[WORK REQUEST]:
From the first line of the material to the line containing "X52325000Y-86629050D03*", inclusive, write out each line exactly, leaving out the pictures.

[AVAILABLE DATA]:

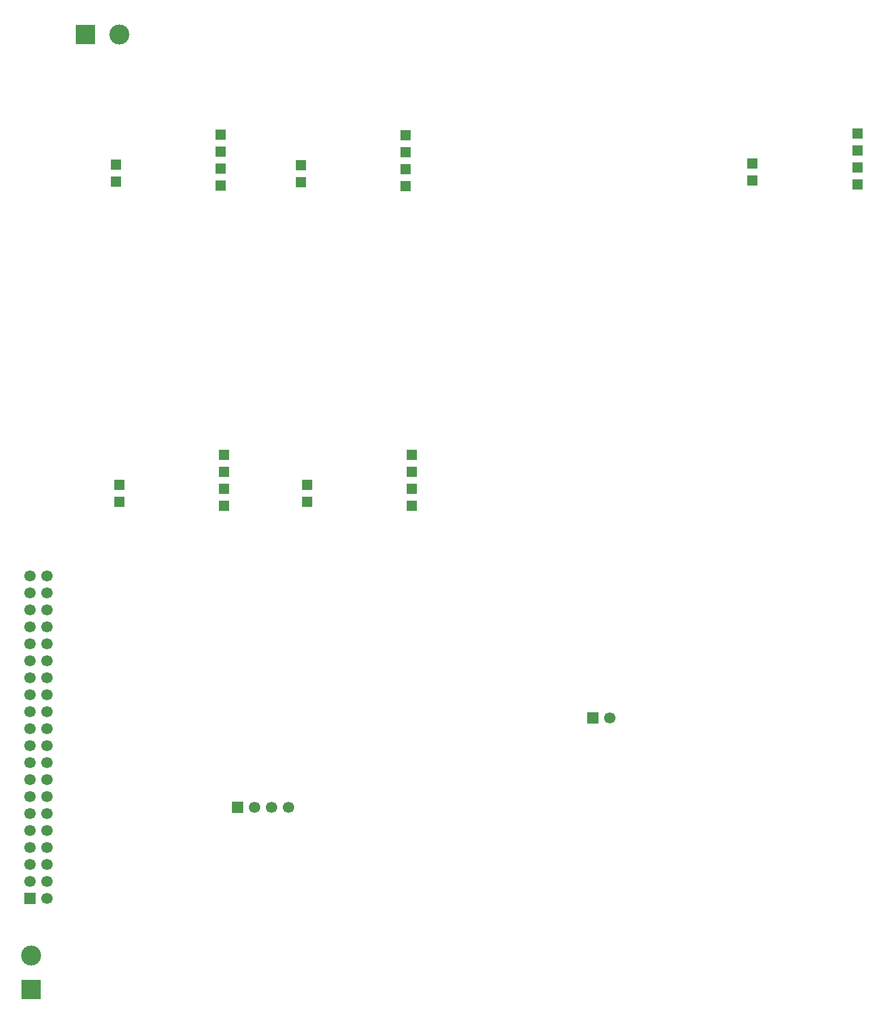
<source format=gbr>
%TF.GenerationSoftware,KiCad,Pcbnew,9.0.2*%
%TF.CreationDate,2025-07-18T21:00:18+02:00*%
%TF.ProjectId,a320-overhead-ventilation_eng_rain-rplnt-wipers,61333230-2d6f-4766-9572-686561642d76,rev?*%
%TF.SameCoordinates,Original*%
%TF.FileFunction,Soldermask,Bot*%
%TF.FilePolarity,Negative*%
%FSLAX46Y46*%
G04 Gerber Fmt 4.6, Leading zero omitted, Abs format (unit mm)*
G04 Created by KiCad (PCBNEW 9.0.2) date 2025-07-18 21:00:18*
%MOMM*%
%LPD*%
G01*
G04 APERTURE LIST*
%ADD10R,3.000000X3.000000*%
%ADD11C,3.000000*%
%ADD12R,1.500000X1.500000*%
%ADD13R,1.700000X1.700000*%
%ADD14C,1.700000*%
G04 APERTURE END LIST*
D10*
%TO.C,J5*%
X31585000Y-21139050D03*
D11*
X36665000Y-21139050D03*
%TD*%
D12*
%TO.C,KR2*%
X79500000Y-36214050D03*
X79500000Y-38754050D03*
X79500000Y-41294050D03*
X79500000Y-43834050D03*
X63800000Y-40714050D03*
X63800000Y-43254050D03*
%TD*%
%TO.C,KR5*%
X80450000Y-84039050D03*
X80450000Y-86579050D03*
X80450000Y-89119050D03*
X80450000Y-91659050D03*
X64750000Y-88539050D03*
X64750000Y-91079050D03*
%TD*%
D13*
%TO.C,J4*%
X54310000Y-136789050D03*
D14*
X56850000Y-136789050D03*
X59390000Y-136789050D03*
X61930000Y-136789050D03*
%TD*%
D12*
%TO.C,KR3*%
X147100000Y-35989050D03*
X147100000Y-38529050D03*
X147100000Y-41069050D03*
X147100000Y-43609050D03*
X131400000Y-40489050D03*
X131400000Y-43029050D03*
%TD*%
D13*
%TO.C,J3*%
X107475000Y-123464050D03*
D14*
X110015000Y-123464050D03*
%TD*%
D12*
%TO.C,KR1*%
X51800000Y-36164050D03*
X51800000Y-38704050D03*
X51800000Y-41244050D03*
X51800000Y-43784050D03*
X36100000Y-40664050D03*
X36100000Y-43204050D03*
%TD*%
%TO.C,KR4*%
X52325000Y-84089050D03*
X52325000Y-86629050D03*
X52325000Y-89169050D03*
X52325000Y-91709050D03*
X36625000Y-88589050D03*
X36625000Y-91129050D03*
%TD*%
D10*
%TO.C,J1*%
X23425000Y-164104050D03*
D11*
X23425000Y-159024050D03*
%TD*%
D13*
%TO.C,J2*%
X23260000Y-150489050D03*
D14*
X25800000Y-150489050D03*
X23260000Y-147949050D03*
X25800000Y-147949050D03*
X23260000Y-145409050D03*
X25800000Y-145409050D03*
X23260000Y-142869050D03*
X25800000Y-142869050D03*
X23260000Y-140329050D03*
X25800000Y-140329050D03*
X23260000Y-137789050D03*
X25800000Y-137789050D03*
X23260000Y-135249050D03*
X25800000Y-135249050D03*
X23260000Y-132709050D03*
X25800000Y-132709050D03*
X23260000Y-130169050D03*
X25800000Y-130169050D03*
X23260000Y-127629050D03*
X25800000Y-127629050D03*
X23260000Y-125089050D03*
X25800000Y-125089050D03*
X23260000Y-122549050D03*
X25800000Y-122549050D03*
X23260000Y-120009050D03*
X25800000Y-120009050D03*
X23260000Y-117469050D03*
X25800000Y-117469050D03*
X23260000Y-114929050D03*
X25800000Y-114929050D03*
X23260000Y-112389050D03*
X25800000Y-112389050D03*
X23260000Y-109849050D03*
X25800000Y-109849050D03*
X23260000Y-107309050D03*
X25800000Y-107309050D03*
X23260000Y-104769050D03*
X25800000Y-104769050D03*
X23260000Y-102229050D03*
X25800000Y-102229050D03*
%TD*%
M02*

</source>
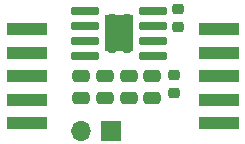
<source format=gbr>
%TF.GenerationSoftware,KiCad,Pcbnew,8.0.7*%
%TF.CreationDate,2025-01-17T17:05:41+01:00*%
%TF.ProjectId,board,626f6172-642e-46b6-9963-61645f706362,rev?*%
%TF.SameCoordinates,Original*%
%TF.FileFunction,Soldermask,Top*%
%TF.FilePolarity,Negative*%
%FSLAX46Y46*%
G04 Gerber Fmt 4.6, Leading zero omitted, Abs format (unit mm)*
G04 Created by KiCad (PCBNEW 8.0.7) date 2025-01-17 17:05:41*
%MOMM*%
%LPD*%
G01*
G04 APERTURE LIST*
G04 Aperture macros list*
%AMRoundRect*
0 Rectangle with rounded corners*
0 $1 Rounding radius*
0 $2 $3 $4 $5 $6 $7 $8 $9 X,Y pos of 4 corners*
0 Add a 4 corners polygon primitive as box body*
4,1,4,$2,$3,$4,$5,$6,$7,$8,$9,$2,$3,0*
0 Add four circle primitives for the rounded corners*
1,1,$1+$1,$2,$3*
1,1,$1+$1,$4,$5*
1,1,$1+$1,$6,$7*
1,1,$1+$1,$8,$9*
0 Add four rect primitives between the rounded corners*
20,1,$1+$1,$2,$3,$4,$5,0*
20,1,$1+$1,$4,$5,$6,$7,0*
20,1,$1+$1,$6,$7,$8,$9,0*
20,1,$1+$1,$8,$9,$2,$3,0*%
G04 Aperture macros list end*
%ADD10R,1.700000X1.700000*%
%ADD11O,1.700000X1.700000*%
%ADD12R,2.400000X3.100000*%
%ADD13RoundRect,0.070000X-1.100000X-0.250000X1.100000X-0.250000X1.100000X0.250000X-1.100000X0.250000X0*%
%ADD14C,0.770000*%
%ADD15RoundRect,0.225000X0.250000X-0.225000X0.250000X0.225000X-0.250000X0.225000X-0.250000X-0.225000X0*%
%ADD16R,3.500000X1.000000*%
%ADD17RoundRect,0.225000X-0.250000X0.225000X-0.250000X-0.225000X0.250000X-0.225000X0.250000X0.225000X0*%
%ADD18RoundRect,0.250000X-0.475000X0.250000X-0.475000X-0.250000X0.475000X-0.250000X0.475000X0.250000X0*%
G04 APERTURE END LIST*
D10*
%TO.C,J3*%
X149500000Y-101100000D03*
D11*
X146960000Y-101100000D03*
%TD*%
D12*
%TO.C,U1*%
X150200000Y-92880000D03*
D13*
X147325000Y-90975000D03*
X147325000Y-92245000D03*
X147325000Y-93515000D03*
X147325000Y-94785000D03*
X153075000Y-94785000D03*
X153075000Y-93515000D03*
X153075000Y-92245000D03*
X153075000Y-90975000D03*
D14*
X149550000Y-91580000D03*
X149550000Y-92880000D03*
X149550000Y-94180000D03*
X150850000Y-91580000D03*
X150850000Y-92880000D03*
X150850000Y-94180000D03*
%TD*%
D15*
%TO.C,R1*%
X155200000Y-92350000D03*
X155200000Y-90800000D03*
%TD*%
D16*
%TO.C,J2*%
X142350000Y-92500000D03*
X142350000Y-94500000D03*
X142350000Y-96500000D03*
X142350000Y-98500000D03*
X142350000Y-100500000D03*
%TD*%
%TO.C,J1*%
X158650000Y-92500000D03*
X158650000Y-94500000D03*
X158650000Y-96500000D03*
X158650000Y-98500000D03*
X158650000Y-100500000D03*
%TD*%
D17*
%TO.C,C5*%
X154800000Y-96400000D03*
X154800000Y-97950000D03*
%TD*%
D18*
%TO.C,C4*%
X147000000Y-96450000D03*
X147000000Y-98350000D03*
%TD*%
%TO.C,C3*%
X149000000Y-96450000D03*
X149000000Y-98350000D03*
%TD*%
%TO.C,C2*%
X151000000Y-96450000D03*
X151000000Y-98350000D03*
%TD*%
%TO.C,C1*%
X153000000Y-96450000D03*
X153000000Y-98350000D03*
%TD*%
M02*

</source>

[RESPONSE BOX]:
<source format=gbr>
%TF.GenerationSoftware,KiCad,Pcbnew,9.0.2*%
%TF.CreationDate,2025-07-18T21:00:18+02:00*%
%TF.ProjectId,a320-overhead-ventilation_eng_rain-rplnt-wipers,61333230-2d6f-4766-9572-686561642d76,rev?*%
%TF.SameCoordinates,Original*%
%TF.FileFunction,Soldermask,Bot*%
%TF.FilePolarity,Negative*%
%FSLAX46Y46*%
G04 Gerber Fmt 4.6, Leading zero omitted, Abs format (unit mm)*
G04 Created by KiCad (PCBNEW 9.0.2) date 2025-07-18 21:00:18*
%MOMM*%
%LPD*%
G01*
G04 APERTURE LIST*
%ADD10R,3.000000X3.000000*%
%ADD11C,3.000000*%
%ADD12R,1.500000X1.500000*%
%ADD13R,1.700000X1.700000*%
%ADD14C,1.700000*%
G04 APERTURE END LIST*
D10*
%TO.C,J5*%
X31585000Y-21139050D03*
D11*
X36665000Y-21139050D03*
%TD*%
D12*
%TO.C,KR2*%
X79500000Y-36214050D03*
X79500000Y-38754050D03*
X79500000Y-41294050D03*
X79500000Y-43834050D03*
X63800000Y-40714050D03*
X63800000Y-43254050D03*
%TD*%
%TO.C,KR5*%
X80450000Y-84039050D03*
X80450000Y-86579050D03*
X80450000Y-89119050D03*
X80450000Y-91659050D03*
X64750000Y-88539050D03*
X64750000Y-91079050D03*
%TD*%
D13*
%TO.C,J4*%
X54310000Y-136789050D03*
D14*
X56850000Y-136789050D03*
X59390000Y-136789050D03*
X61930000Y-136789050D03*
%TD*%
D12*
%TO.C,KR3*%
X147100000Y-35989050D03*
X147100000Y-38529050D03*
X147100000Y-41069050D03*
X147100000Y-43609050D03*
X131400000Y-40489050D03*
X131400000Y-43029050D03*
%TD*%
D13*
%TO.C,J3*%
X107475000Y-123464050D03*
D14*
X110015000Y-123464050D03*
%TD*%
D12*
%TO.C,KR1*%
X51800000Y-36164050D03*
X51800000Y-38704050D03*
X51800000Y-41244050D03*
X51800000Y-43784050D03*
X36100000Y-40664050D03*
X36100000Y-43204050D03*
%TD*%
%TO.C,KR4*%
X52325000Y-84089050D03*
X52325000Y-86629050D03*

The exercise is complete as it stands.